Tasks:
- a) In two sentences, summarize the Bauer v. Village of DeForest appeals decision.
- b) According to the Bauer v. Village of DeForest appeals decision, who is the clerk of the Court of Appeals of Wisconsin?
- c) Pick up the Bauer v. Village of DeForest appeals decision after its last sentence and write what comes next.

COURT OF APPEALS

DECISION

DATED AND FILED

 

 

NOTICE

 

June 10, 1999

    This opinion is subject to further editing. If published, the official version will appear in the bound volume of the Official Reports.

 

Marilyn L. Graves

Clerk, Court of Appeals

of Wisconsin

    A party may file with the Supreme Court a petition to review an adverse decision by the Court of Appeals.  See § 808.10 and Rule 809.62, Stats.


 

 

 

No.    98-2163

 

 

STATE OF WISCONSIN

 

IN COURT OF APPEALS

DISTRICT IV

 

 

Susan Bauer,

 

                             Plaintiff-Appellant,

 

              v.

 

Village of DeForest,

 

                             Defendant-Respondent.

 

 

 

 

                        APPEAL from an order of the circuit court for Dane County:  STUART A. SCHWARTZ, Judge.  Affirmed.

Data shown:
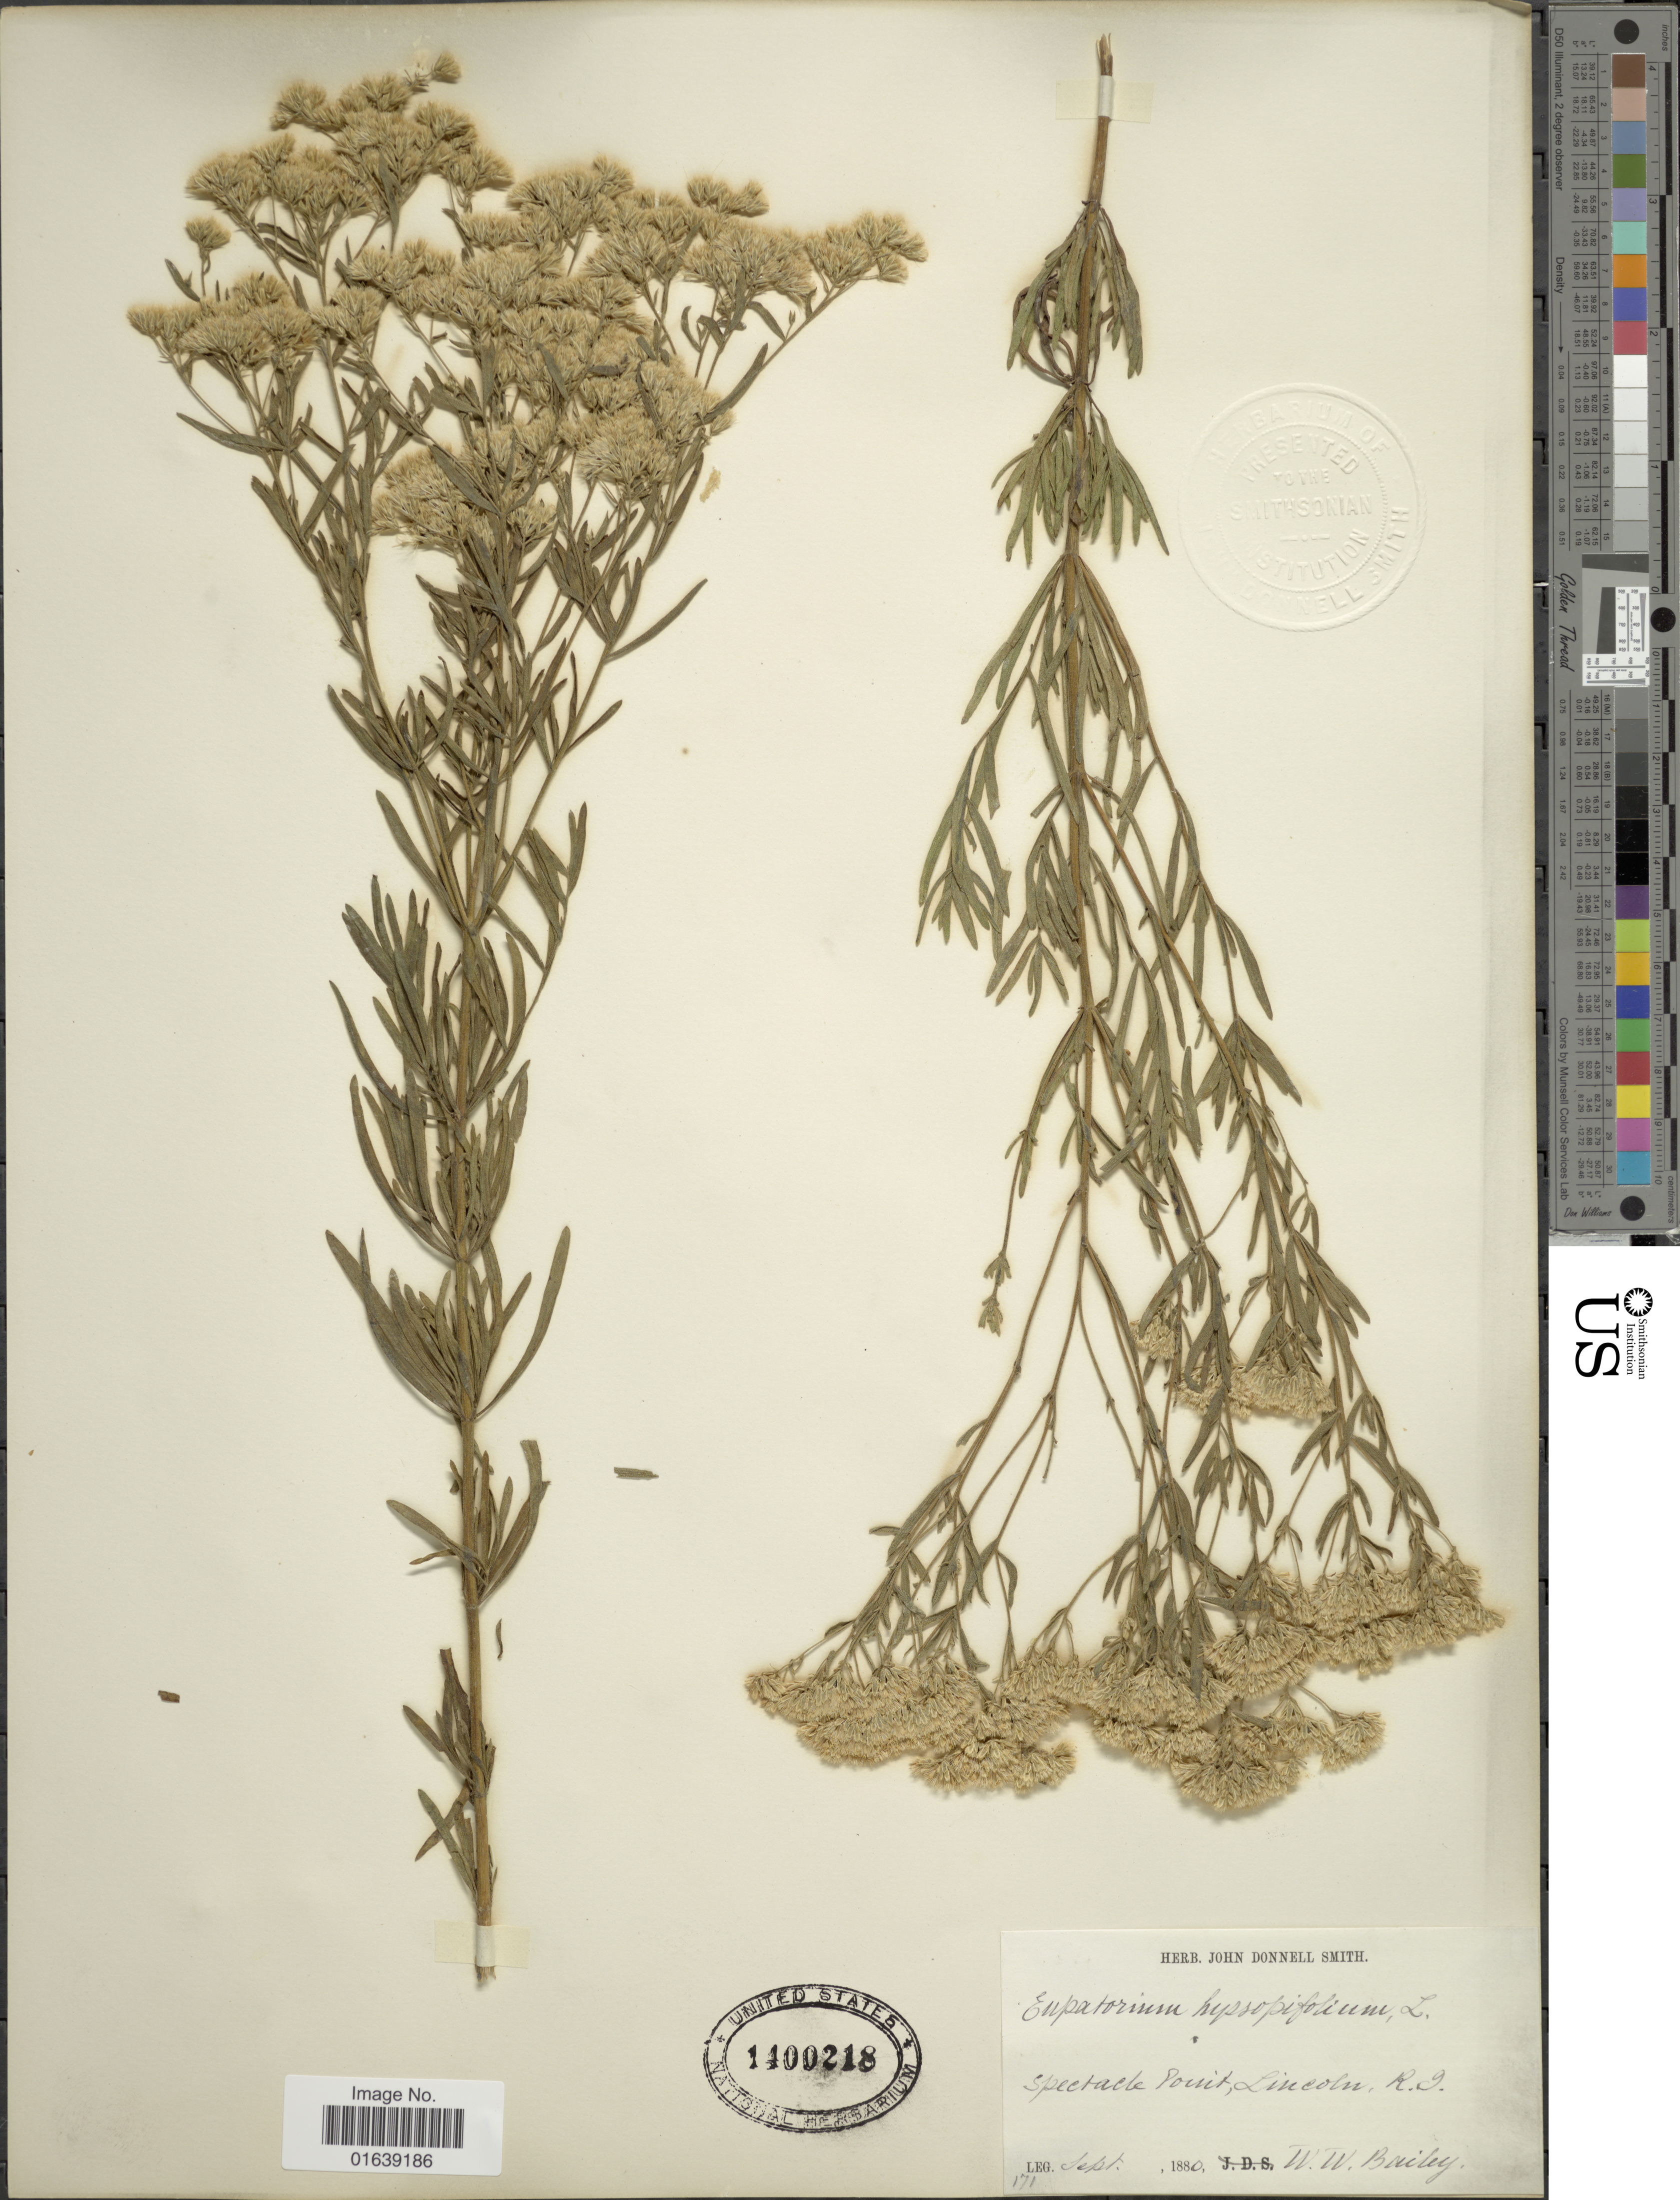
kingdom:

Outputs:
- a) This Wisconsin Court of Appeals, District IV, decision in case No. 98-2163, dated and filed June 10, 1999, involves Susan Bauer as plaintiff-appellant and the Village of DeForest as defendant-respondent. The case is an appeal from an order of the circuit court for Dane County, Judge Stuart A. Schwartz, and the order is affirmed.

- b) Marilyn L. Graves.

- c)
                        Before Dykman, P.J., Eich and Deininger, JJ.

                        PER CURIAM.   Susan Bauer appeals from a circuit court decision and order denying her motion for injunctive relief.  The circuit court did not err in determining that Bauer’s challenge to the Village of DeForest’s weed ordinance must fail.  Therefore, we affirm.

                        On July 8, 1997, the Village of DeForest Weed Commissioner inspected Bauer’s property.  He issued an official order to abate the weeds and tall grass by mowing.  The order indicated that it was issued under authority of §§ 66.96[1] and 66.98,[2] Stats., as well as Village of DeForest Ordinance 11.03(8).[3]  The notice identified the weeds on the property as Canadian thistle, leafy spurge, field bindweed, wild mustard, and yellow rocket.  By answer to interrogatories, the weed commissioner specifically noted that Canadian thistle, field bindweed and grass over twelve inches existed on the property at the time of the notice.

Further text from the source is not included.